GOP spokesman Michael McCall of Texas told CNN on Thursday that “there are enough credible reports from human rights groups and journalists about the continued presence of Eritrean troops and reports that have implicated them and other armed actors in human rights abuses.”
“It is clear that the Ethiopian government and the Eritrean government have not reaffirmed their public commitment to withdraw Eritrean forces from Tigrei. We now have this evidence on camera from CNN.”
McCall and Gregory Meeks, a New York Democrat who chairs the House Foreign Affairs Committee, have been pushing the Biden administration “urgently to use all available tools, including sanctions and other restrictive measures, to get all perpetrators to be responsible and put an end to this conflict. “
CNN asked the US State Department for comment.

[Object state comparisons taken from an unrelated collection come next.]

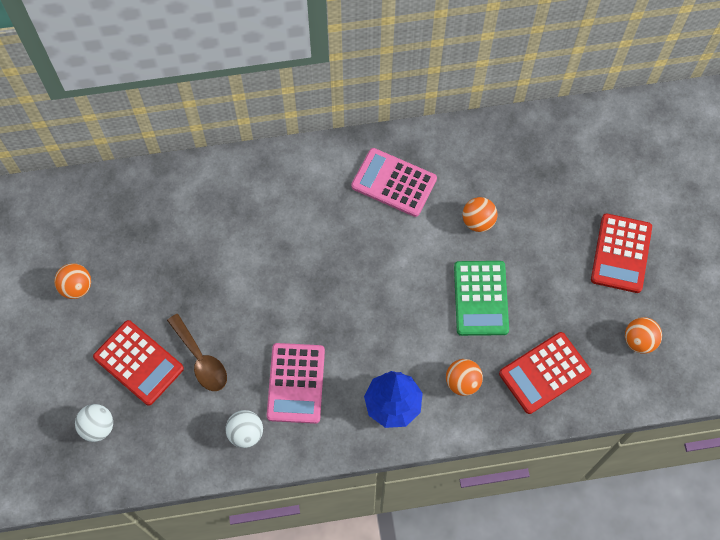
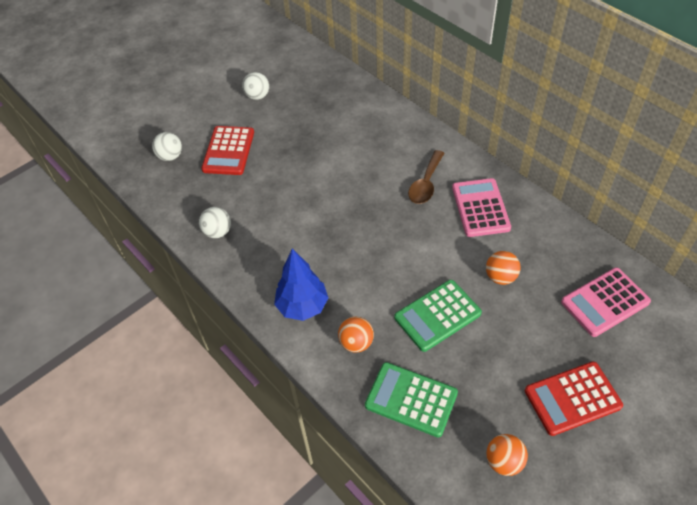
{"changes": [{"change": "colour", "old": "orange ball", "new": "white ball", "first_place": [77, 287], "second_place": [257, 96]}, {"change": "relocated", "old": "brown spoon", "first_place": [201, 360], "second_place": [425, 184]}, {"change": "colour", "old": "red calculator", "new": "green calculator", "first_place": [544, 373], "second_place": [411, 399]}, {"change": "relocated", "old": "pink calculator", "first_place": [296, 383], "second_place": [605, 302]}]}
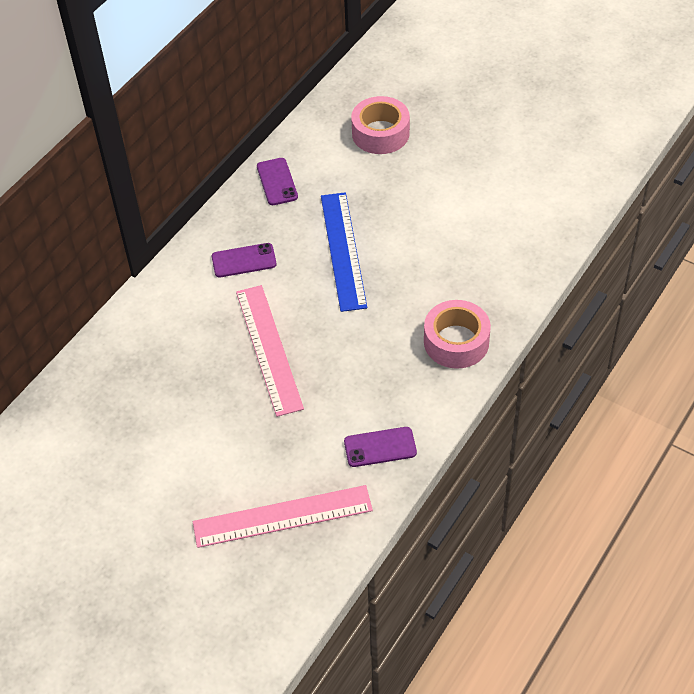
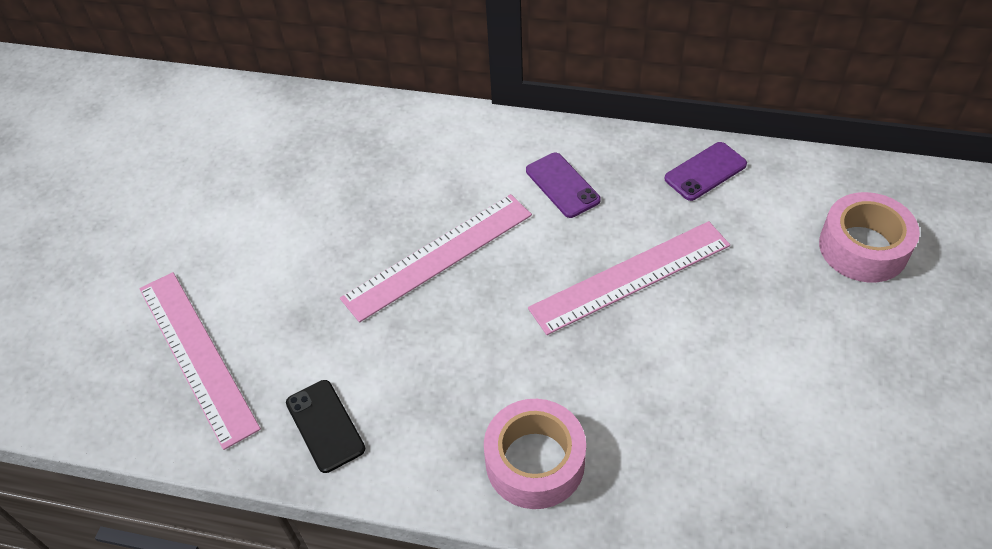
{"changes": [{"change": "colour", "old": "blue ruler", "new": "pink ruler", "first_place": [343, 250], "second_place": [630, 276]}, {"change": "colour", "old": "purple phone", "new": "black phone", "first_place": [380, 447], "second_place": [325, 426]}]}
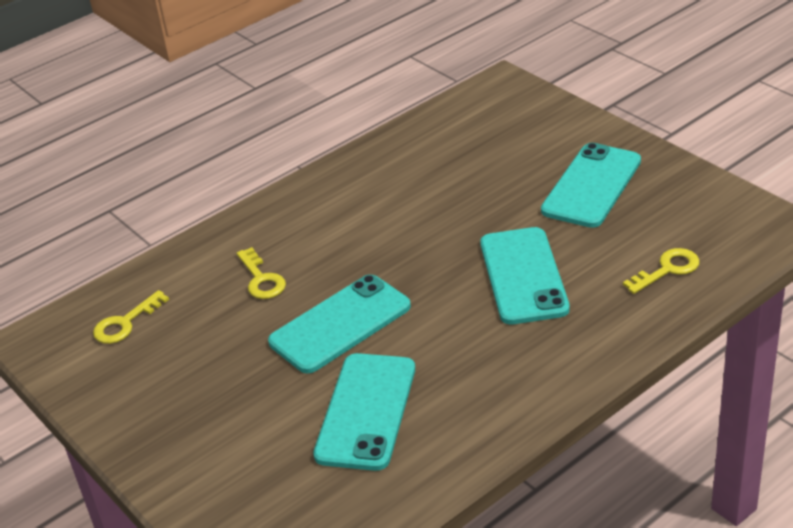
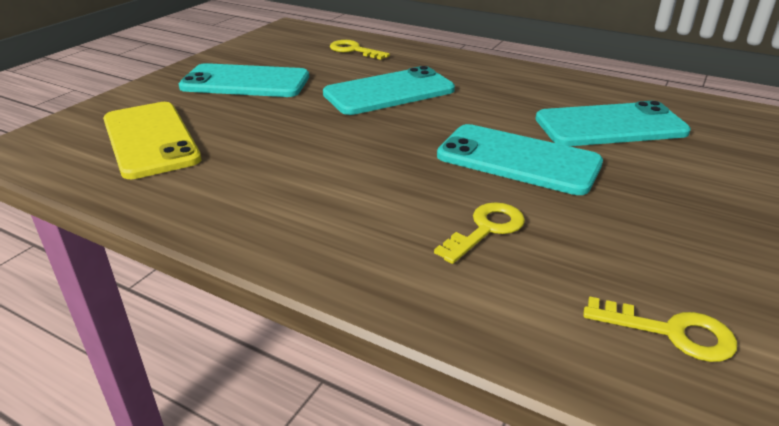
{"changes": [{"change": "appeared", "new": "yellow phone", "second_place": [150, 139]}]}
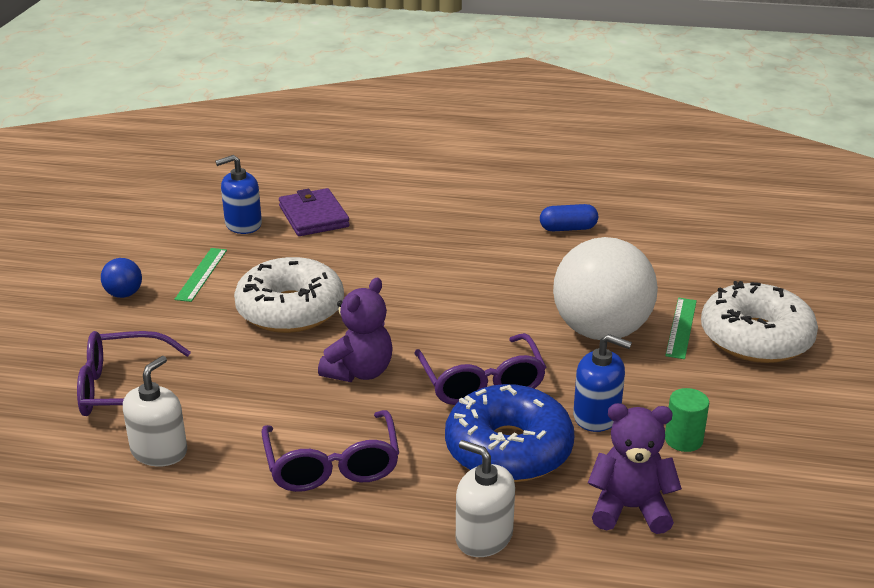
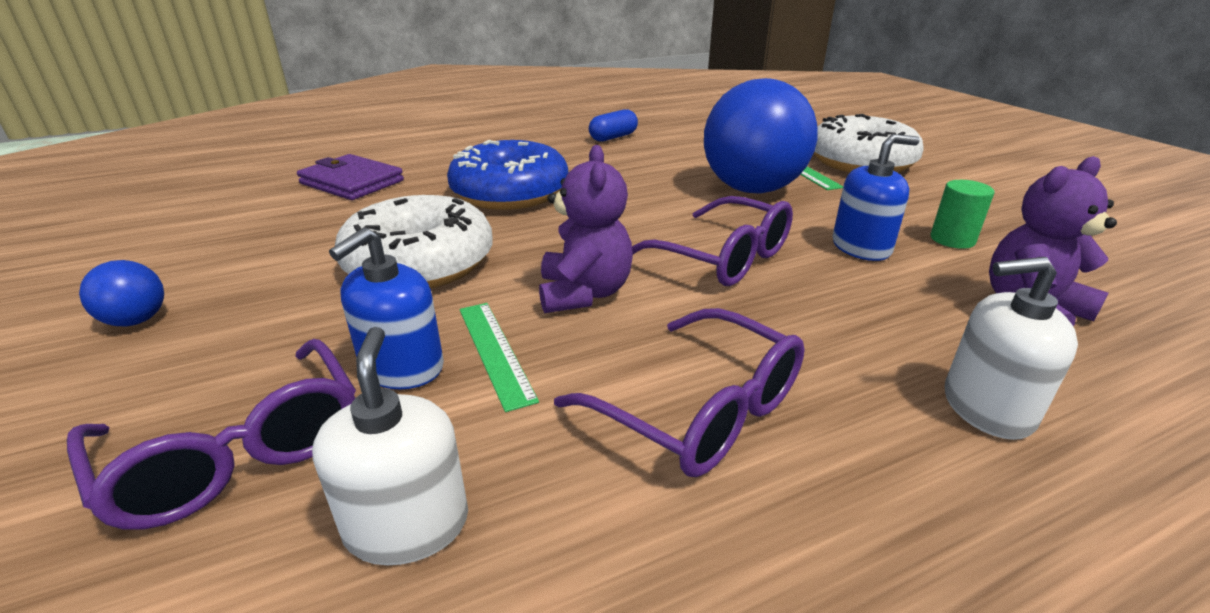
{"changes": [{"change": "relocated", "old": "blue soap dispenser", "first_place": [243, 224], "second_place": [402, 367]}, {"change": "colour", "old": "white ball", "new": "blue ball", "first_place": [601, 331], "second_place": [752, 189]}, {"change": "relocated", "old": "green ruler", "first_place": [201, 274], "second_place": [495, 351]}, {"change": "spun", "old": "purple glasses", "first_place": [122, 390], "second_place": [238, 452], "degrees": -90}, {"change": "relocated", "old": "blue donut", "first_place": [508, 449], "second_place": [510, 193]}]}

“My question is, what is detention? Six months have passed since the conflict began. The atrocities continue and the humanitarian situation continues to deteriorate,” McCall told CNN on Thursday.
He argues that “the Biden administration must take action now to demonstrate that we are serious when we demand responsibility for atrocities.
“The status quo cannot continue in Ethiopia. Countless lives are at stake.”
He spoke several times with Abi about the crisis, recently last month, to pressure Ethiopia and Eritrea to fulfill their commitments to withdraw Eritrean troops “immediately, fully and in a verifiable manner”.
Despite pressure from the Biden administration, there are no signs that Eritrean forces plan to leave the Tigray region soon.
In a joint statement Monday, the two lawmakers said they were “deeply concerned about the failure” of Ethiopia and Eritrea to “honor their public commitments to withdraw Eritrean forces from Ethiopia”.
“The continued presence of Eritrean forces involved in gross human rights abuses in Tigre is a major obstacle to resolving this conflict,” they said.
Parliament’s Subcommittee on Africa, Global Health and Global Human Rights will hold a hearing later this month on the “impact of sanctions” in Africa.
Amid the humanitarian crisis, the State Department sent its special envoy for the Horn of Africa, Jeff Feltman, to the region this month. Feltman traveled to Egypt, Eritrea, Ethiopia and Sudan in early May, meeting with government officials, the United Nations and the African Union. Next week, he must inform the Senate Foreign Relations Committee behind closed doors.
The United States has sent millions of additional funds to Tigray in response to the humanitarian crisis and has deployed a disaster relief team in the region to the International Development Agency.
The US ambassador to Ethiopia, members of the embassy team and one of President Joe Biden’s key allies, Democratic Senator Chris Koons, visited the region in March.
According to Coons, Abiy is committed to humanitarian access, investigating human rights abuses and withdrawing Eritrean troops.
“Progress has been made on all these fronts, but there is still work to be done. The prime minister has made some important commitments. I will work closely with the Biden administration to make sure these commitments are met,” Koons said.
Jennifer Hansler, Nima Elbagger, Barbara Arvaniditis and Eliza Mackintosh contributed to this report.